- Instrução escrita A
Segundo o trecho sobre revisionismo e libertarianismo, por que os libertários precisam conhecer a história real dos Estados existentes? Responda em uma a três frases.
- Instrução escrita B
Responda às perguntas abaixo com base no trecho sobre revisionismo e libertarianismo, uma resposta por linha:
(i) Que Estado o trecho apresenta como tendo cometido muito menos agressão do que a Grã-Bretanha?
(ii) Quais Estados particulares são citados ao lado de "e outros estados particulares"?
(iii) A que o trabalho de investigar as complexidades da história não é facilmente redutível?

- Trecho do texto
※ ※ ※
O que o revisionismo tem a ver com o libertarianismo? Muitos libertários não veem nenhuma conexão. Embebidos na teoria do axioma da não agressão e de que o Estado sempre foi o maior agressor, esses libertários não veem necessidade de se preocupar com os detalhes sujos dos delitos e inter-relações entre Alemanha, Rússia, Grã-Bretanha, Estados Unidos, e outros estados particulares. Se todos os Estados são maus, por que se preocupar com os detalhes?

A primeira resposta é que a teoria não é suficiente para lidar com o mundo concreto da realidade. Se todos os Estados são maus, alguns são mais perversos do que outros, alguns Estados em particular se envolveram em uma agressão enormemente maior, tanto internamente contra seus súditos quanto externamente contra cidadãos de outros Estados. O Estado de Mônaco cometeu muito menos agressão do que o Estado da Grã-Bretanha.

Se nós, libertários, queremos compreender o mundo real e tentar alcançar a vitória da liberdade nesse mundo, devemos compreender a história real dos Estados existentes e concretos. A história fornece os dados indispensáveis ​​pelos quais podemos compreender e lidar com nosso mundo, e pelos quais podemos avaliar a culpa relativa, os graus relativos de agressão cometidos pelos vários estados. Mônaco, por exemplo, não é um dos nossos maiores problemas neste mundo, mas só podemos aprender isso com o conhecimento da história, e não com axiomas a priori. Mas é claro que aprender sobre a realidade concreta exige trabalho, não apenas uma quantidade substancial de leitura, mas também leitura com os elementos básicos do revisionismo em mente. Trabalho que investiga as complexidades da história e que não é facilmente redutível a frases de efeito e slogans.
※ ※ ※
- Bloco de dados
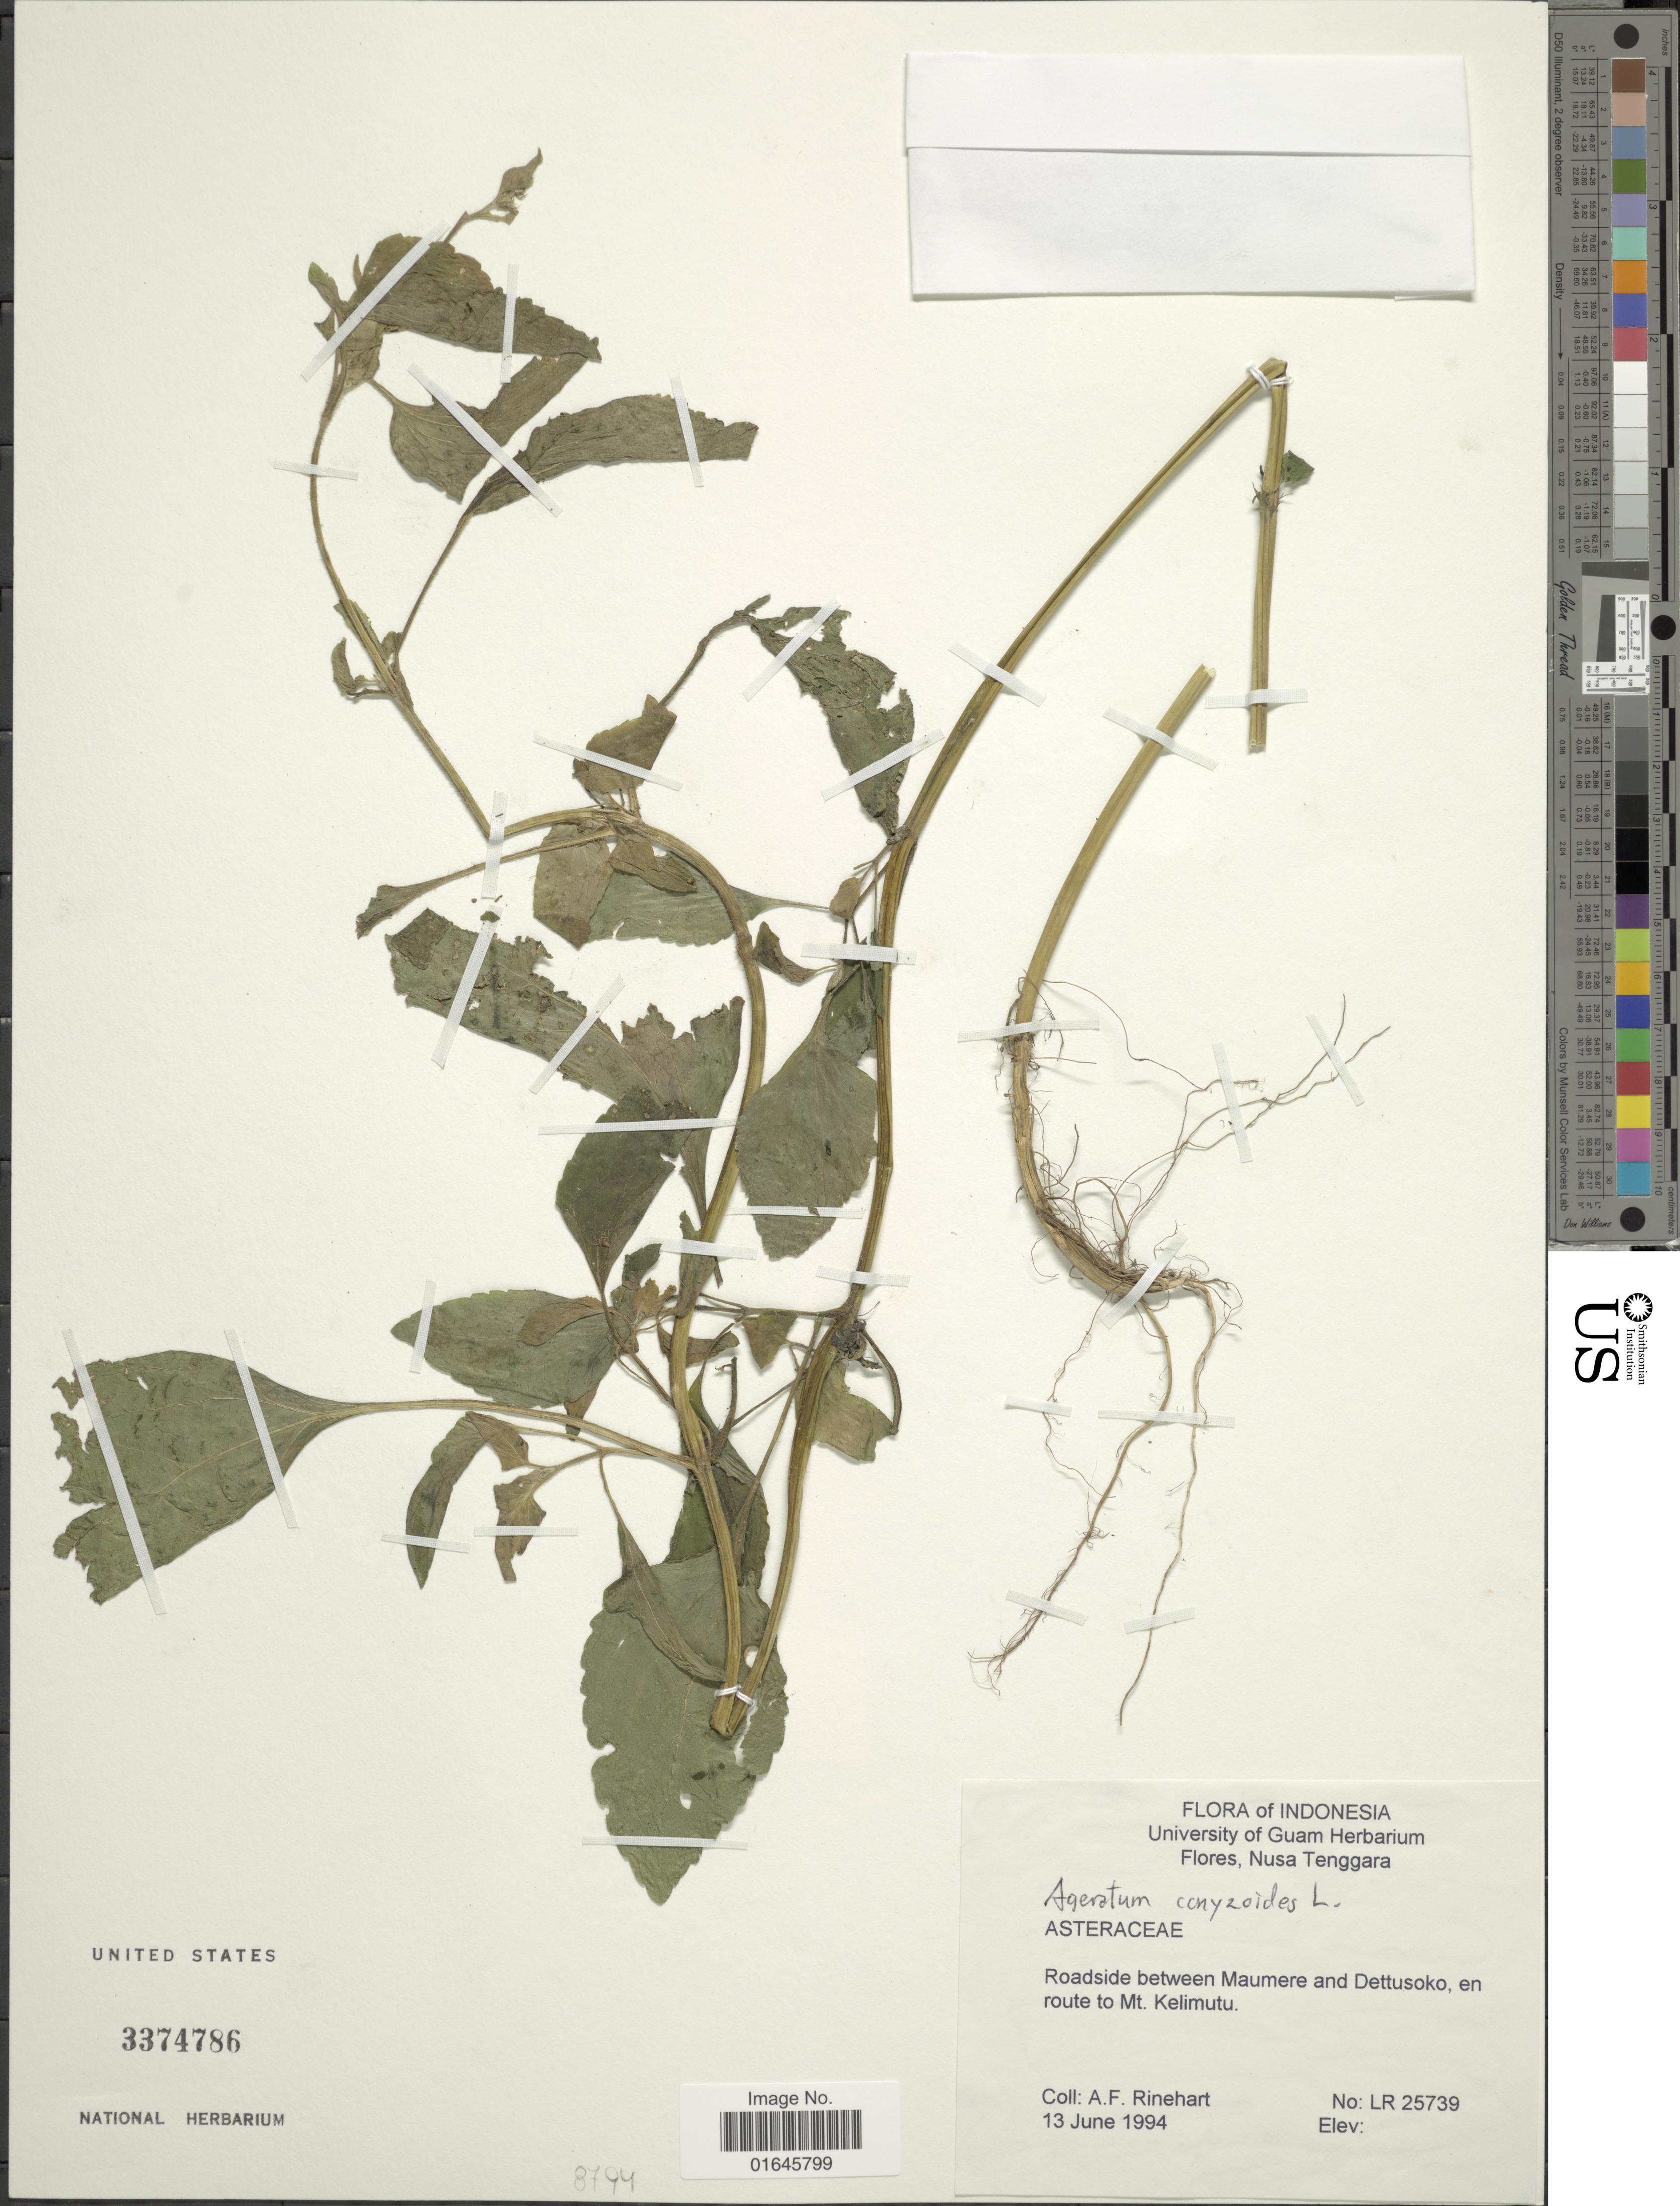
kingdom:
※ ※ ※
- Resposta final A
A teoria sozinha não basta para lidar com o mundo concreto, pois alguns Estados cometeram muito mais agressão do que outros. A história fornece os dados indispensáveis para compreender esse mundo e avaliar a culpa relativa e os graus de agressão de cada Estado, algo que não se aprende com axiomas a priori.

- Resposta final B
(i) Mônaco.
(ii) Alemanha, Rússia, Grã-Bretanha e Estados Unidos.
(iii) A frases de efeito e slogans.